Der Altkanzler und langjährige Verfechter der Arbeitslose-Sind-Meistens-Faul-Theorie, Gerhard Schröder, hat gegenwärtig dieses Kunststück noch nicht fertiggebracht. Von den staatlichen Bürgerschaften für den mit E.On und BASF verbandelte russischen Energie-Monopolisten Gazprom in seiner Regierungszeit, will er nichts gewusst haben. Dabei dürfte jeden einsichtigen Menschen klar sein, dass das üppige Salär, was Herr Schröder durch seine jetzige Vorstands- und Beratertätigkeiten einstreicht, nur dem Allgemeinwohl dienen kann. Schließlich tat doch Herr Schröder in seinen knapp zwei Legislaturperioden nichts anderes, als den Finanz- und Industriebossen ihren gewünschten Staat zu schaffen - und dies in seiner Funktion als Bundeskanzler, also als einer, der dem Grundgesetz und dem Allgemeinwohl gesetzlich besonders verpflichtet ist.

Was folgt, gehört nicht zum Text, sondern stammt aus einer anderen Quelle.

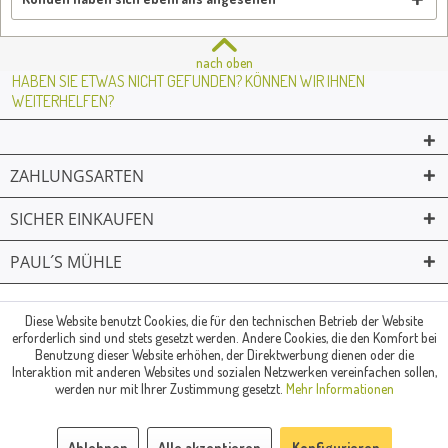
nach oben
HABEN SIE ETWAS NICHT GEFUNDEN? KÖNNEN WIR IHNEN
WEITERHELFEN?
ZAHLUNGSARTEN
SICHER EINKAUFEN
PAUL´S MÜHLE
02361 -23231
Mailkontakt
Facebook
© Paul's Mühle | Inhaber: Christof Paul e.K. | Westring 2 | 45659
Diese Website benutzt Cookies, die für den technischen Betrieb der Website
erforderlich sind und stets gesetzt werden. Andere Cookies, die den Komfort bei
Recklinghausen
Benutzung dieser Website erhöhen, der Direktwerbung dienen oder die
Fax: 02361 -28831 | E-Mail: info@pauls-muehle.de
Interaktion mit anderen Websites und sozialen Netzwerken vereinfachen sollen,
werden nur mit Ihrer Zustimmung gesetzt.
Mehr Informationen
Ablehnen
Alle akzeptieren
Konfigurieren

Da ist nichts problematisch dran, bestätigte nun Herrn Schröder sogar das Landgericht Hamburg. Der FDP-Vorsitzende Guido Westerwelle, der öffentlich behauptet hatte, " natürlich gönne ich Gerhard Schröder jeden Rubel. Ich finde es allerdings problematisch, dass er als Bundeskanzler einer Firma einen Auftrag gegeben hat und dann wenige Wochen nach Amtsübergabe in die Dienste eben jener Firma tritt" (dpa 20.03.2006), verkannte ganz offensichtlich, wie ehrenhaft Herr Schröder Demokratie und Allgemeinwohl in seiner Zeit als Bundeskanzler wirklich diente und unterlag folglich in den Mühlen der Justiz gegen Gerhard Schröder. Was heute Herr Schröder von Gazprom in die Tasche gesteckt bekommt, ist nichts anderes als eine gerechte Anerkennung seiner "Verdienste im Kampf für Volk und Vaterland".

Mit der Zeit sollte eigentlich jeder die maßgeblich staatstragende Wahrheit begriffen haben: Die Bereicherung einiger Weniger dient dem Allgemeinwohl, oder wie Frau Merkel, die weibliche Schröder-Nachahmerin in ihrer Neujahrsansprache mit bewundernswerter sozialpolitischer Finesse kundtat: " Arbeit braucht Wachstum und Wachstum braucht Freiheit". Mit dem von allen Zwängen befreiten Wirtschaftswachstum wächst auch die Gerechtigkeit. " Neue Gerechtigkeit durch mehr Freiheit", verfeinerte in der Mainzer Erklärung die CDU am 07.01.2006 ihre Grundwerteposition. Mehr Gerechtigkeit durch mehr Wirtschaftswachstum also. Alles klar?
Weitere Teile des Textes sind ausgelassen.